The underlying forces compelling industry change are, in fact, even more fundamental and universal than what is on the agenda of the EU. Technology is changing consumer expectations and influencing innovation. Consumers want faster systems, real-time information, more control over transactions, increased visibility and accessibility –

all at a lower cost.

The globalisation of commerce is placing demands on banks to move funds efficiently across borders, across time zones and across continents. The quest for operating efficiency continues to be a business imperative, and the need to adapt to the new world order with the increasing emphasis on regulatory compliance through transparency and control is a prerequisite to doing business.

The shifting global regulatory climate, coupled with more demanding consumer expectation, is accelerating the adoption of new technology, and fuelling the impetus for banks to re-tool and revolutionise their internal infrastructure in order to keep pace with the changing world.

In truth, the transformation of business is accelerating. Citigroup has had a longstanding involvement with our corporate clients’ efforts to standardise and integrate their financial and commercial processes, and increase efficiency across all of the markets in which they operate. In recent times, we have seen the emphasis shift from cost reduction to value generation as companies seek to radically transform the way they structure and operate their business. The realisation of the Sepa vision will augment these initiatives, and give smaller companies access to similar opportunities to streamline their banking and treasury functions.

Similarly, financial institutions are compelled by competitive and cost pressures to focus on their core client franchises, and to challenge traditional infrastructure arrangements, such as for cash clearing, given the competing demands on scarce capital.

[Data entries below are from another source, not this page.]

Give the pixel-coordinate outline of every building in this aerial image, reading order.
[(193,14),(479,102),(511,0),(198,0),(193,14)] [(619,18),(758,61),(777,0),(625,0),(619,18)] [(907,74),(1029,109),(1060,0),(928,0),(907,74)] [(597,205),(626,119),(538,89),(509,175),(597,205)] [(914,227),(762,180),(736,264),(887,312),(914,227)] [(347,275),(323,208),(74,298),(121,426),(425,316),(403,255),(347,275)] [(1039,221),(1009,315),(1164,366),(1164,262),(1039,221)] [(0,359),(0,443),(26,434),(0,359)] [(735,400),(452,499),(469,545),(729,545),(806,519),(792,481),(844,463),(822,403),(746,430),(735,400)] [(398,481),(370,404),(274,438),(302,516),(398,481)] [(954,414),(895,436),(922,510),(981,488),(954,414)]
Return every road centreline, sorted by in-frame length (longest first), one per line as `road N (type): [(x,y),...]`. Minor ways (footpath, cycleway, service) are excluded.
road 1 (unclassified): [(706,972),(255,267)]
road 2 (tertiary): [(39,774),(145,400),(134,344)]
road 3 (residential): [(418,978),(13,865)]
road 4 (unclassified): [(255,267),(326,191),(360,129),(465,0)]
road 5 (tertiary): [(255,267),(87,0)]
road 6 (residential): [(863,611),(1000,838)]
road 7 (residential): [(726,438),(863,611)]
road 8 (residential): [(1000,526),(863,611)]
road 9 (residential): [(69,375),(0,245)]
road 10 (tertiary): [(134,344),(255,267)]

Sepa is forcing banks to take a fresh look at margins and we see the trend towards payments processing consolidation continuing as banks enter into ‘co-opetitive’ arrangements with transaction processing specialists and best-in-class solution providers in the marketplace as an alternative to building and maintaining these capabilities

in-house.

Further across the value chain, we are bearing witness to exciting innovations as banks develop new ways of delivering services to their clients through unconventional alliances with mobile telecommunication service providers, card issuers and acquirers, and technology specialists.

These partnerships have tended to be country-specific to date, but the convergence of technology, distribution and communication will accelerate the pace of evolution, and breakthrough applications will rapidly transfer across borders as inter-operability of market infrastructures and common standards become the order of the day.

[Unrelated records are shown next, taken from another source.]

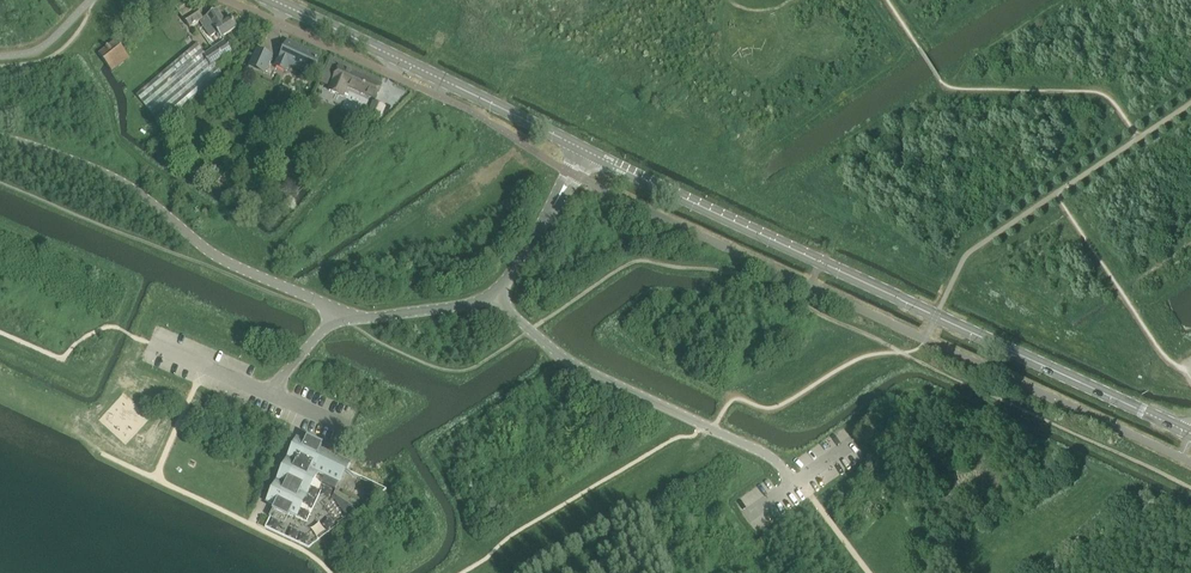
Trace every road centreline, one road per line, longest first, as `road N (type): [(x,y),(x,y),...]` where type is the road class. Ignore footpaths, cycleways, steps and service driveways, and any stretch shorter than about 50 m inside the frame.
road 1 (secondary): [(590,154),(1190,434)]
road 2 (unclassified): [(340,316),(212,254),(134,189),(0,140)]
road 3 (secondary): [(269,0),(579,148)]
road 4 (unclassified): [(497,299),(584,370),(763,452),(785,470)]
road 5 (unclassified): [(497,299),(371,319),(340,316)]

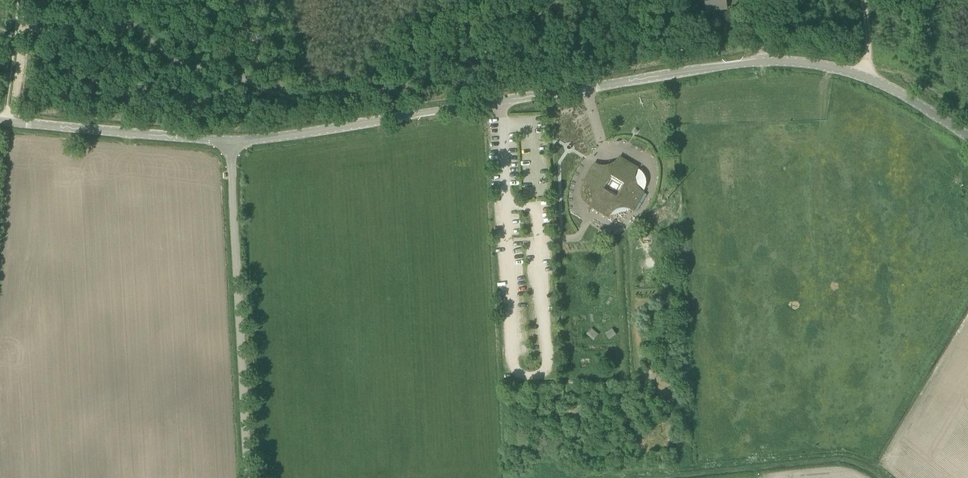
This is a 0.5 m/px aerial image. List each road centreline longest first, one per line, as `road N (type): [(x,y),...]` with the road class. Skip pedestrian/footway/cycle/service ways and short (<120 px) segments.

Regulatory efforts such as Sepa, which harmonise and unify financial infrastructure across the EU, will compel change and, in doing so, open up new windows of business opportunity for the industry participants that have anticipated the outcome and taken

pre-emptive measures by establishing competitive new business strategies, re-engineering their operational models, and remaining at the forefront of service innovation.

While Sepa seeks to unify payments infrastructure across the EU to achieve lower costs and greater transactional efficiency, we believe the implications go far beyond achieving inter-bank efficiency within the EU.

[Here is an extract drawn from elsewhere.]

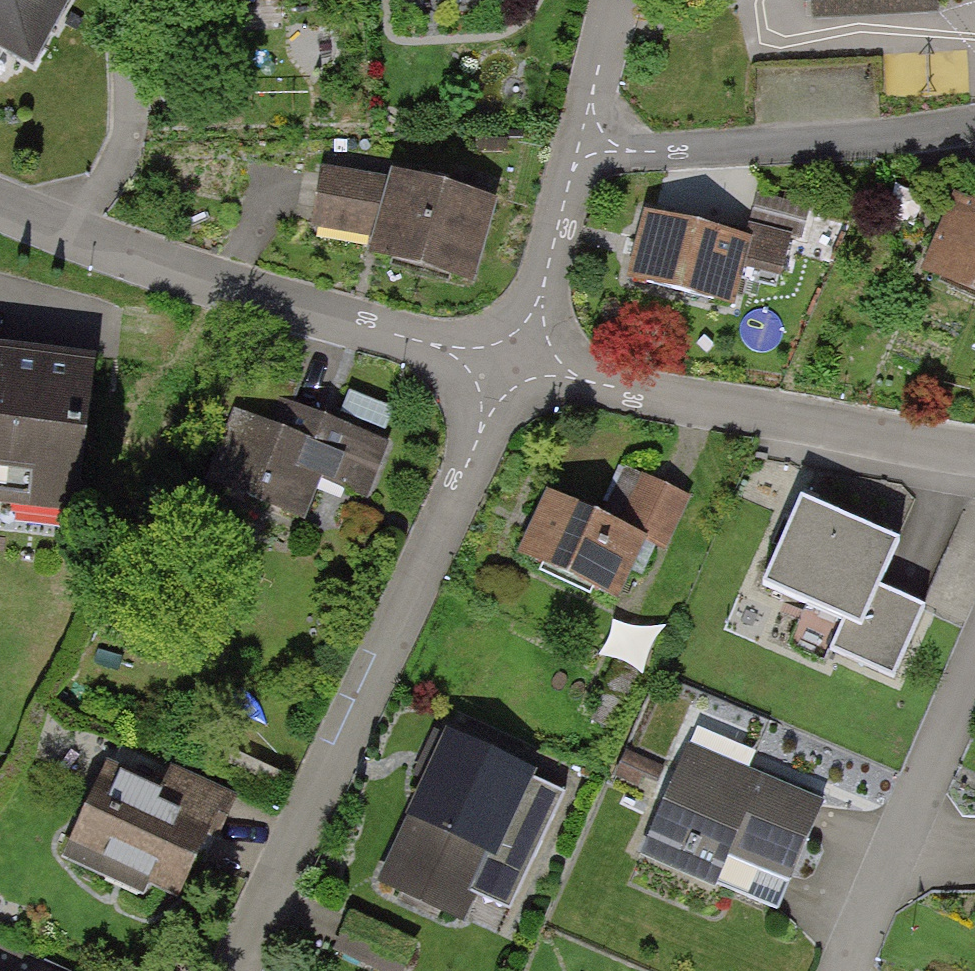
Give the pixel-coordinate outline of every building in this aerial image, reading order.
[(32,74),(74,0),(0,0),(0,56),(32,74)] [(498,202),(391,173),(389,179),(322,167),(311,228),(373,239),(367,258),(474,288),(498,202)] [(974,298),(974,207),(945,194),(911,271),(974,298)] [(741,239),(640,212),(622,281),(725,308),(736,270),(779,282),(799,207),(753,195),(741,239)] [(87,367),(0,357),(0,493),(71,501),(87,367)] [(295,388),(244,372),(228,414),(240,421),(216,482),(297,514),(322,455),(368,474),(381,444),(287,408),(295,388)] [(595,518),(537,490),(504,557),(609,607),(640,541),(665,553),(691,499),(620,465),(595,518)] [(899,551),(790,501),(750,588),(815,618),(804,642),(893,683),(926,613),(880,592),(899,551)] [(555,789),(438,736),(370,883),(465,926),(496,858),(486,854),(509,804),(541,818),(555,789)] [(824,806),(682,745),(634,858),(776,919),(824,806)] [(158,793),(104,767),(63,853),(107,874),(113,861),(176,891),(206,828),(215,832),(231,799),(170,770),(158,793)]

Sepa will ultimately be a catalyst for global change. It provides a common framework, language and standards as the banking industry mobilises and evolves in response to the prevailing market forces, compelling fundamental change to how we conduct business and deliver services to our customers around the world.

Francesco Vanni d’Archirafi is chief executive officer of global transaction services for Europe, Middle East and Africa, at Citigroup.